* [DEINE AUFGABE]: Kannst du alles von der Zeile mit „appropriate dynamic library“ bis hinunter zur Zeile mit „get proper indentation.“ zeichengenau abschreiben, beide Zeilen eingeschlossen?

* [BEREITGESTELLTE DATEN]:
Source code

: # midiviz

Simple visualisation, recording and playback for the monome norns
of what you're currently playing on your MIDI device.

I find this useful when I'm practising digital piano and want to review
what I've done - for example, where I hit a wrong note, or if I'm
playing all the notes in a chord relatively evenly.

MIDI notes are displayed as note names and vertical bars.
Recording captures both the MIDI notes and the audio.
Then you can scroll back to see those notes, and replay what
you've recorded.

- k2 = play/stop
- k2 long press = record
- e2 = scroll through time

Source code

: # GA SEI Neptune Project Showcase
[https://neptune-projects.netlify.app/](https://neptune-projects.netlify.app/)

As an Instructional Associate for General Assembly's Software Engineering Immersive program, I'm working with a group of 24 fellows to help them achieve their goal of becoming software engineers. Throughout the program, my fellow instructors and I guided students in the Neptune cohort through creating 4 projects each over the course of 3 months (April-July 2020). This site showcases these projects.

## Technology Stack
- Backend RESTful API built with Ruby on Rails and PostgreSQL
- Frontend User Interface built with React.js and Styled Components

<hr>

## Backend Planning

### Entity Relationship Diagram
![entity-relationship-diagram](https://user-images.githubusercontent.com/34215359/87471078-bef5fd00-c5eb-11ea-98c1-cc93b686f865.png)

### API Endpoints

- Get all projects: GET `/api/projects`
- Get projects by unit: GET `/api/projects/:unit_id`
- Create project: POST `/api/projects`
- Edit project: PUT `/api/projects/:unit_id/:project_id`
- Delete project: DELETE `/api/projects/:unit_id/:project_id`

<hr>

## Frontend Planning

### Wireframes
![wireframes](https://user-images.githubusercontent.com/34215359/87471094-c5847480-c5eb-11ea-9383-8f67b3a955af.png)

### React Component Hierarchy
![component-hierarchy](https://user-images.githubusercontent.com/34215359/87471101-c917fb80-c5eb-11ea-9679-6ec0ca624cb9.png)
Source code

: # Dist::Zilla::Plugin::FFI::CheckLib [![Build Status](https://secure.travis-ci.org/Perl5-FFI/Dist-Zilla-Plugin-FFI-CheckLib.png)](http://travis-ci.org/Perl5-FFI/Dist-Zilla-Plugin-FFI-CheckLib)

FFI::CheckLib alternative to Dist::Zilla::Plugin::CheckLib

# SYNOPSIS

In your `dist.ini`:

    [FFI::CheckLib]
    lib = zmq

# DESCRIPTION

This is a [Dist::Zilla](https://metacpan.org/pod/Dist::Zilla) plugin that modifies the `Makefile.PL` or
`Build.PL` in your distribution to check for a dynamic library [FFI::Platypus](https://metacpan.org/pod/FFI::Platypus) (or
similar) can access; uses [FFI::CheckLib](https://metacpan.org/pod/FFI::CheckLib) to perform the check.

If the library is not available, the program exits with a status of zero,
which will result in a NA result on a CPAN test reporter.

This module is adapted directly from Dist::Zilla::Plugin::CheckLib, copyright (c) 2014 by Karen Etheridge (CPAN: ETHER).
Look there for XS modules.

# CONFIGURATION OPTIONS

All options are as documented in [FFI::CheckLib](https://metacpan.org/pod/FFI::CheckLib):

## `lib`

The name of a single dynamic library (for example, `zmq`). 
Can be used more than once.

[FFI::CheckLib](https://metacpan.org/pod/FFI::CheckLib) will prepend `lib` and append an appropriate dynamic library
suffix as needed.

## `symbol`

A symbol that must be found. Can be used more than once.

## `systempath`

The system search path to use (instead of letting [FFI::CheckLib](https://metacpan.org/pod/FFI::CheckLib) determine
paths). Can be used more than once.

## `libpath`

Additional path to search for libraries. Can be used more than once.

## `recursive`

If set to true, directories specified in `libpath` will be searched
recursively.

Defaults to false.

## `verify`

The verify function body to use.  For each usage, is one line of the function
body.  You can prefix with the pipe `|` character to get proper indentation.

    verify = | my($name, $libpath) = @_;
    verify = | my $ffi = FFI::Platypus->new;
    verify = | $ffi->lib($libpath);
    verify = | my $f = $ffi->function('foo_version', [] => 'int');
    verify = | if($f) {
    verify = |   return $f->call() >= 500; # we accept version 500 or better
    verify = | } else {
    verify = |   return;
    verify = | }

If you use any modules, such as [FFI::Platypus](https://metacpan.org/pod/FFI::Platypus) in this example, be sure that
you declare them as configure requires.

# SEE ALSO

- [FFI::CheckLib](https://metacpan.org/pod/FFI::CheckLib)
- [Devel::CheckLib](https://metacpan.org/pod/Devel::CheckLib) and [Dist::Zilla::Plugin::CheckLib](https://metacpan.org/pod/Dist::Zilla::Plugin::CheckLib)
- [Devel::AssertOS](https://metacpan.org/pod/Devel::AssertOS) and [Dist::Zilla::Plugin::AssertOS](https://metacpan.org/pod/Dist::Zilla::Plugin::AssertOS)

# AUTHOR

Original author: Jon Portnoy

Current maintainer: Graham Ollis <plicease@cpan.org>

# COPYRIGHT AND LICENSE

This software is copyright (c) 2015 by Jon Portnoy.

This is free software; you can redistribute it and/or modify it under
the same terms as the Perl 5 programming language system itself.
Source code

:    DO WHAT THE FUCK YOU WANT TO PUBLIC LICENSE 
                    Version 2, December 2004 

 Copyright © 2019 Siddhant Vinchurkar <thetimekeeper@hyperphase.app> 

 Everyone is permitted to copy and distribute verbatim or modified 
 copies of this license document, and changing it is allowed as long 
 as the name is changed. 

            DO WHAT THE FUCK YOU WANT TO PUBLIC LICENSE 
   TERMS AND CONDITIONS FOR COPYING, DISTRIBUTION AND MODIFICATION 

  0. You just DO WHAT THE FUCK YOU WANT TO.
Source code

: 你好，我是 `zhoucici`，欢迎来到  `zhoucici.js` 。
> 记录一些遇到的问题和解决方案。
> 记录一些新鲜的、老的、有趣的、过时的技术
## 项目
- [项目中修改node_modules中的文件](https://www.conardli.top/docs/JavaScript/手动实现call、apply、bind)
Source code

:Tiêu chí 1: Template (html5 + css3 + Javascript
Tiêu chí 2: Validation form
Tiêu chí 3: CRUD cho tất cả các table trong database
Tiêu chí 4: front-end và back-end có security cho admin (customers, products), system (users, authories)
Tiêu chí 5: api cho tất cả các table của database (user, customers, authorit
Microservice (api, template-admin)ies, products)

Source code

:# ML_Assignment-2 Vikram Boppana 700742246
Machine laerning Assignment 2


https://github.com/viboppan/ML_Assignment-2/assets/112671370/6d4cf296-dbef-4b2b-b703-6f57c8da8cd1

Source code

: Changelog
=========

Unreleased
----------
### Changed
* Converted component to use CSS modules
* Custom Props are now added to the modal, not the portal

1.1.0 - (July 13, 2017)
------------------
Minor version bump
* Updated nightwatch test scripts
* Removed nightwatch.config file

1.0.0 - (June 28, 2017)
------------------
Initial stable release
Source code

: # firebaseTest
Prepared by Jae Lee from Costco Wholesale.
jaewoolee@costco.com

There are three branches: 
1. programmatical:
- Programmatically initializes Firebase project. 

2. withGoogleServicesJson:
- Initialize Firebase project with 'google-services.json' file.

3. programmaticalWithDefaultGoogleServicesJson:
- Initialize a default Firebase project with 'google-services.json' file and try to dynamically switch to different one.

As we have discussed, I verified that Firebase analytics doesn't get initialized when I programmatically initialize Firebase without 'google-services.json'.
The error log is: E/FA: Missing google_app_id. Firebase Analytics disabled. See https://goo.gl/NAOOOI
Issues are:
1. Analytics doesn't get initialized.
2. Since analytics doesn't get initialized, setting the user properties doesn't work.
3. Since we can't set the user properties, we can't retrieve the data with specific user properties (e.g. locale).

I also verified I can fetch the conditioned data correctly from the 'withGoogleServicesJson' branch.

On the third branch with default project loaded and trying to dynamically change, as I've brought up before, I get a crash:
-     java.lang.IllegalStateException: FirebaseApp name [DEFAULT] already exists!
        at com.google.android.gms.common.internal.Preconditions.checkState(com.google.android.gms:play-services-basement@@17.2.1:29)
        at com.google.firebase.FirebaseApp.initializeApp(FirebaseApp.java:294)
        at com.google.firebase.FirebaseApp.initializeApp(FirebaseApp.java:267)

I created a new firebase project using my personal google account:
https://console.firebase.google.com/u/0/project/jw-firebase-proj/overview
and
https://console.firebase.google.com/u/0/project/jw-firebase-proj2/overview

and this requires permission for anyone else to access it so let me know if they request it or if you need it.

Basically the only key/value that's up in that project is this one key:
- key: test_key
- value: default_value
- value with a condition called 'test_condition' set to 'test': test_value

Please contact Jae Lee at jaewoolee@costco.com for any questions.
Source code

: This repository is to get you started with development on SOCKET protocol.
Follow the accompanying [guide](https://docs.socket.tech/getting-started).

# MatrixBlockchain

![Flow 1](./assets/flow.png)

* [ANTWORT FOLGT]:
[FFI::CheckLib](https://metacpan.org/pod/FFI::CheckLib) will prepend `lib` and append an appropriate dynamic library
suffix as needed.

## `symbol`

A symbol that must be found. Can be used more than once.

## `systempath`

The system search path to use (instead of letting [FFI::CheckLib](https://metacpan.org/pod/FFI::CheckLib) determine
paths). Can be used more than once.

## `libpath`

Additional path to search for libraries. Can be used more than once.

## `recursive`

If set to true, directories specified in `libpath` will be searched
recursively.

Defaults to false.

## `verify`

The verify function body to use.  For each usage, is one line of the function
body.  You can prefix with the pipe `|` character to get proper indentation.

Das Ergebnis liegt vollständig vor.